New York Times article about Ezra Klein’s decision to leave his high-profile position at The Washington Post to start his own website got me thinking about the future of content distribution in media.

In the article Klein said he feels that the conventions of newspaper print journalism — with its commitment to incremental daily coverage — were reflected in publishing systems, which need first and foremost to meet the needs of printing a daily paper.

With the current model newspapers operate under not being good enough for Klein, I began search to find out why Klein saw better content distribution opportunities with Vox. 

The thing that stood out the most in the New York Times piece was the introduction of Chorus, a content management system that the site uses. An Adweek feature  had an interview with Vox’s content chief product officer, Trei Brundett, to learn more about the system. He mentioned that Chorus allows for more visual content. In prior lessons we learned that visuals help generate more page views. Everybody loves seeing more pictures.

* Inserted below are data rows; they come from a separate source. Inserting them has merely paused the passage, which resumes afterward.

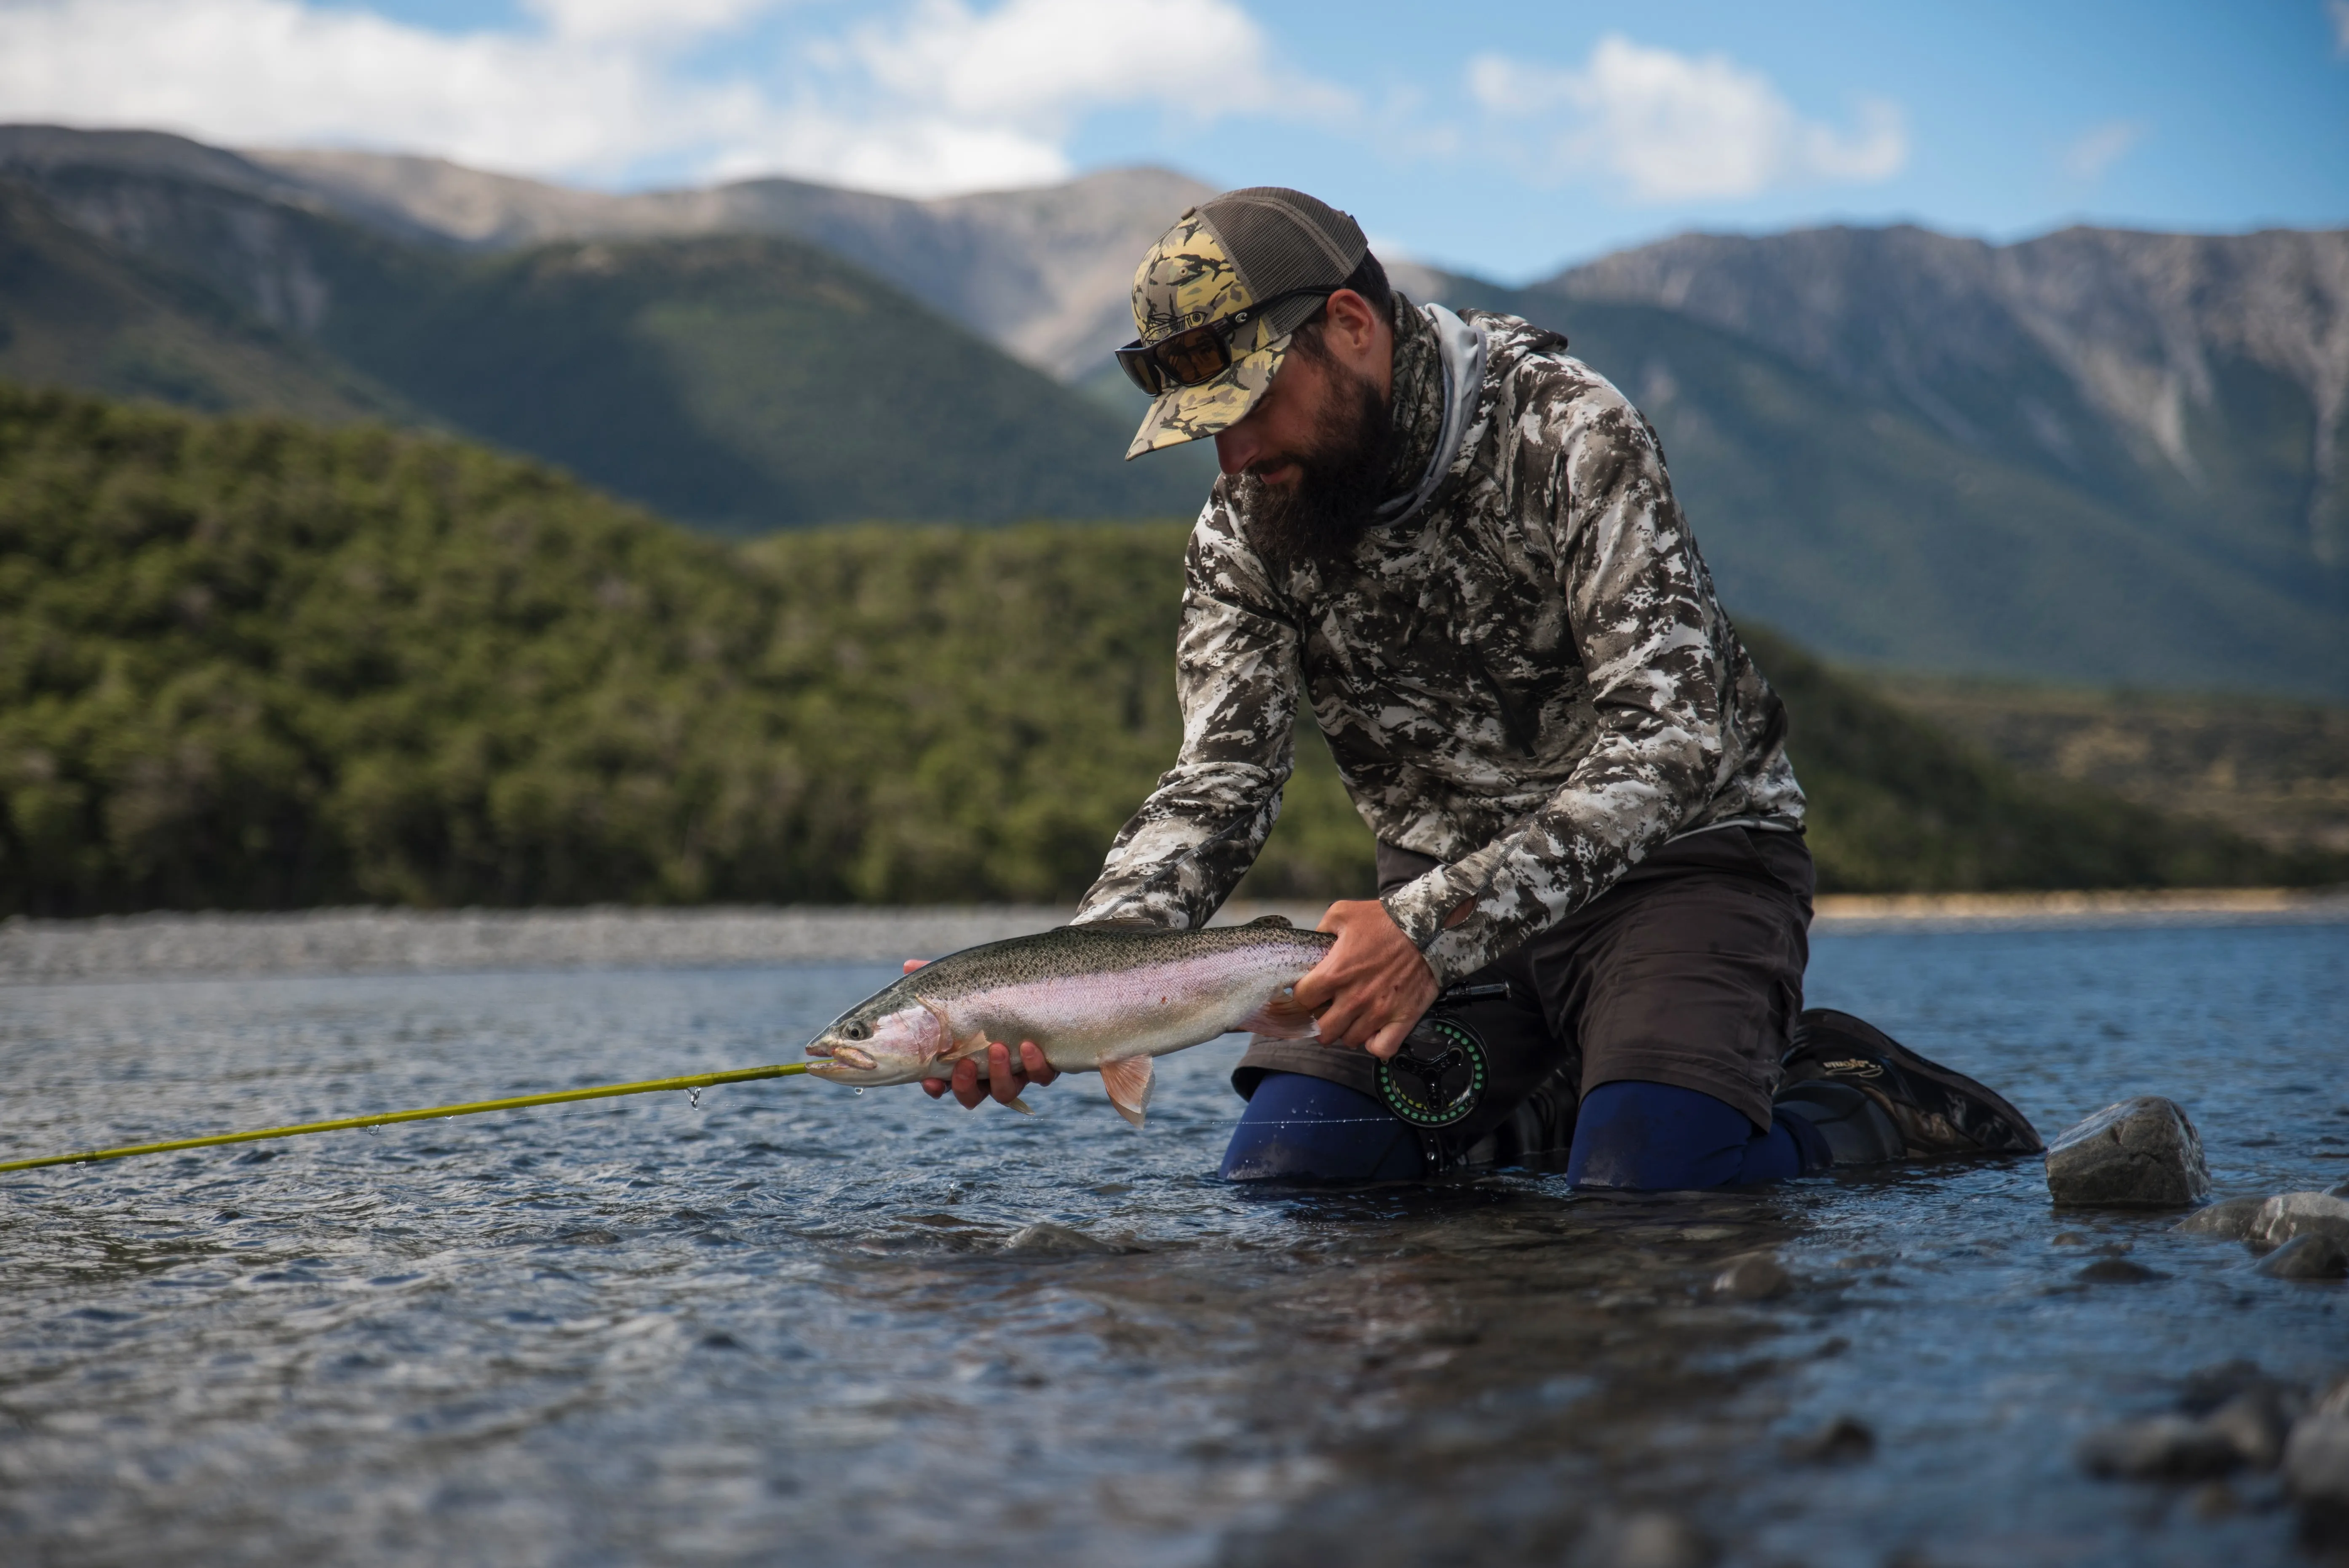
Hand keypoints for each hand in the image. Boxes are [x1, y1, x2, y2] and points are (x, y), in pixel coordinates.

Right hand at [903, 959, 1061, 1108]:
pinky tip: (1030, 1046)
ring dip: (999, 1075)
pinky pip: (1041, 1076)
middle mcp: (988, 1072)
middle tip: (966, 1064)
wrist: (1038, 988)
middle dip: (966, 1085)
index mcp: (963, 1058)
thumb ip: (937, 980)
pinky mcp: (1042, 1066)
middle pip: (972, 1096)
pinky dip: (1035, 1066)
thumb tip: (909, 966)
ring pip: (1004, 1092)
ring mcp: (1015, 1072)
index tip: (931, 1081)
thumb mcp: (963, 984)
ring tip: (998, 1048)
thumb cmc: (990, 992)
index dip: (936, 1088)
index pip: (943, 1084)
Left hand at [1290, 900, 1437, 1059]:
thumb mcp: (1342, 912)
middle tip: (1327, 1010)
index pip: (1303, 1000)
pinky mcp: (1402, 1019)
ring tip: (1352, 1016)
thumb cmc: (1383, 919)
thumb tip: (1311, 947)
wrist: (1427, 926)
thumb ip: (1320, 930)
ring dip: (1347, 1030)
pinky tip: (1372, 1030)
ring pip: (1350, 1040)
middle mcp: (1355, 998)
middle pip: (1322, 1031)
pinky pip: (1382, 1049)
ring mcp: (1379, 1012)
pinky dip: (1374, 1044)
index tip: (1309, 992)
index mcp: (1335, 973)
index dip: (1303, 996)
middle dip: (1320, 1021)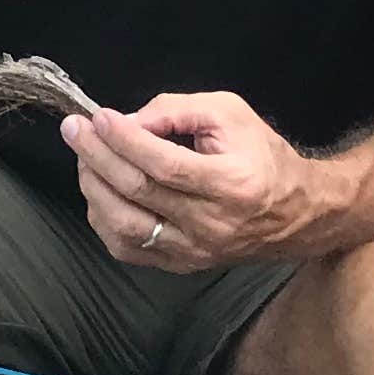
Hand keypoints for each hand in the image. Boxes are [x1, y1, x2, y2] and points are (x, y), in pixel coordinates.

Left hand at [64, 91, 339, 269]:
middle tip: (75, 129)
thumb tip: (130, 121)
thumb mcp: (230, 114)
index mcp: (232, 185)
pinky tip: (99, 192)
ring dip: (94, 188)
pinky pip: (129, 249)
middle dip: (97, 156)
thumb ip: (179, 110)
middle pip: (140, 192)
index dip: (125, 140)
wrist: (299, 212)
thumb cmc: (262, 155)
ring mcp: (196, 250)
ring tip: (85, 158)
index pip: (166, 166)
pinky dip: (103, 220)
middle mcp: (213, 224)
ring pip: (127, 226)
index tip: (98, 117)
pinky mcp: (183, 265)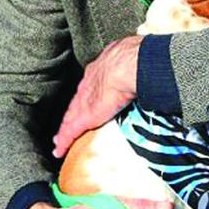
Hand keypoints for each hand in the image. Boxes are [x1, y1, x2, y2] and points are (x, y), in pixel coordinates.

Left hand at [52, 35, 142, 157]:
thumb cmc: (134, 60)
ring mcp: (84, 101)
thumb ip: (133, 65)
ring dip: (65, 128)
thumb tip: (148, 69)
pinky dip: (65, 141)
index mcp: (100, 68)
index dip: (88, 94)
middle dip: (72, 111)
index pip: (90, 85)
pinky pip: (70, 131)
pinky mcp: (84, 117)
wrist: (127, 66)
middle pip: (77, 101)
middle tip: (67, 123)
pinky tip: (60, 149)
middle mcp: (88, 84)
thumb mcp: (130, 58)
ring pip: (70, 116)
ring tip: (60, 139)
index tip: (88, 100)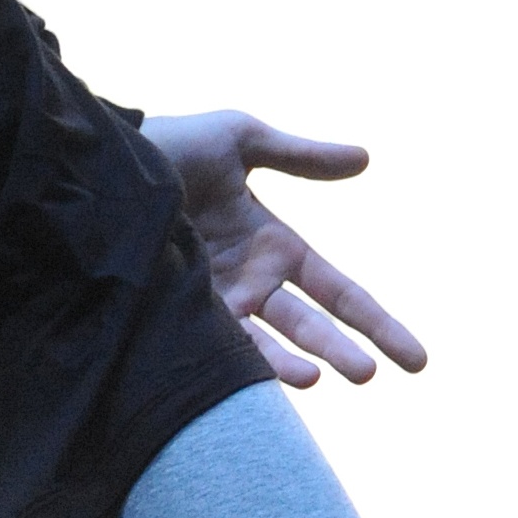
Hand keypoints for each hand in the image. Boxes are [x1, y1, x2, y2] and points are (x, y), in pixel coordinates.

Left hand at [139, 111, 427, 390]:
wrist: (100, 164)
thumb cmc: (170, 143)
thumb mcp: (241, 140)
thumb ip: (300, 155)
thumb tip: (365, 158)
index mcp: (272, 245)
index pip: (337, 291)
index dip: (376, 321)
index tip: (417, 360)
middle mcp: (249, 281)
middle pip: (310, 325)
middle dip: (341, 350)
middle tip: (369, 375)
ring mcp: (215, 300)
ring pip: (268, 342)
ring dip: (296, 361)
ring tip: (320, 377)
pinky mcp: (179, 309)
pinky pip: (221, 341)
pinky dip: (247, 359)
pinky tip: (270, 370)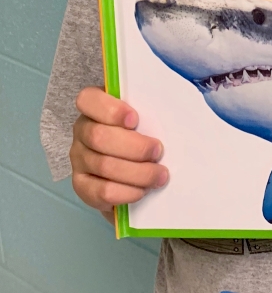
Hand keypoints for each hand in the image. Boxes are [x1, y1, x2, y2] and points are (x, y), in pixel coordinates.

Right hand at [70, 87, 167, 222]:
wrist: (132, 171)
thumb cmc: (142, 134)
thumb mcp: (144, 117)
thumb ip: (148, 112)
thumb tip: (171, 113)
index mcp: (94, 107)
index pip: (88, 100)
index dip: (110, 109)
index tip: (135, 119)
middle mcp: (81, 131)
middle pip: (99, 137)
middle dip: (135, 147)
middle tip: (158, 152)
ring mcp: (78, 159)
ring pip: (104, 166)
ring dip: (138, 173)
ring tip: (159, 175)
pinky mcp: (82, 185)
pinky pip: (101, 192)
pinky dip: (126, 193)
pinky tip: (142, 191)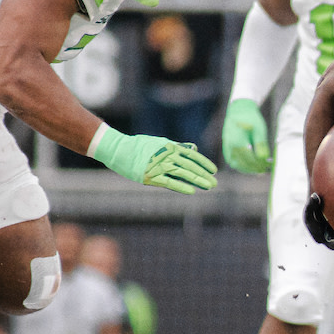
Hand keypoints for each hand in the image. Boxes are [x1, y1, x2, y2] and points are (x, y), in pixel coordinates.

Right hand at [89, 126, 216, 192]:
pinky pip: (169, 182)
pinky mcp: (150, 176)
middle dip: (204, 175)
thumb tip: (194, 148)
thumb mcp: (161, 142)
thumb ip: (178, 146)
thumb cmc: (140, 146)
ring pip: (183, 174)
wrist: (118, 149)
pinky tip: (191, 191)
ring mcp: (159, 166)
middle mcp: (167, 155)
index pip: (192, 155)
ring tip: (208, 187)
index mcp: (171, 147)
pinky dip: (181, 187)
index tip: (214, 171)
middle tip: (215, 183)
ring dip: (197, 181)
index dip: (204, 163)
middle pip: (190, 166)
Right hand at [222, 98, 272, 172]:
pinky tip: (250, 166)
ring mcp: (227, 147)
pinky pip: (232, 161)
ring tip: (259, 170)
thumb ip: (261, 145)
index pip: (250, 159)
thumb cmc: (251, 119)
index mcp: (238, 141)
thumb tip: (263, 158)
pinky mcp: (226, 147)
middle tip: (265, 170)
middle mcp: (230, 146)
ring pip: (236, 165)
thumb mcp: (260, 130)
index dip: (259, 164)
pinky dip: (240, 166)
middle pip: (243, 163)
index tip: (268, 166)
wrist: (239, 110)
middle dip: (255, 168)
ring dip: (247, 169)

Brundett also mentioned to Adweek that Chorus helps with choosing what type of editorial content to publish. As a writer myself, this would be an excellent service to have while attempting to generate my own article ideas. Sometimes when I am trying to come up with ideas it feels like I am taking shots in the dark. It is fascinating that Chorus has the ability to take out some of the guesswork traditionally found with generating quality content.

A Pennsylvania Gazette article showed that people who work with Vox believe the visuals given from Chorus are one of a kind, and far ahead of any other systems out there.

“In terms of tools for digital storytelling, it really is the best thing out there,” said Vox editorial director Lockhart Steele.

That is why Chorus has helped Vox transform into a $380 million company that draws on over 170 million unique page viewers each month according to Business Insider. Big time players such as Steele and  Klein love playing with the visually appealing content management system.

“Vox is the first company I’ve worked at where editorial and product are true equals,” Steele told the Gazette. “When Edward Snowden released a huge cache of documents from the NSA and the writers wanted to search for particular topics, the engineering team performed a data analysis for them in less than two hours.”

With big-time journalists using Chorus to build new publishing empires, it is apparent that content management is a huge factor for the success of publications. It is imperative for major publications to build a solid content management system to not only lure in high end talent, but more importantly, help their articles successfully reach the target audience.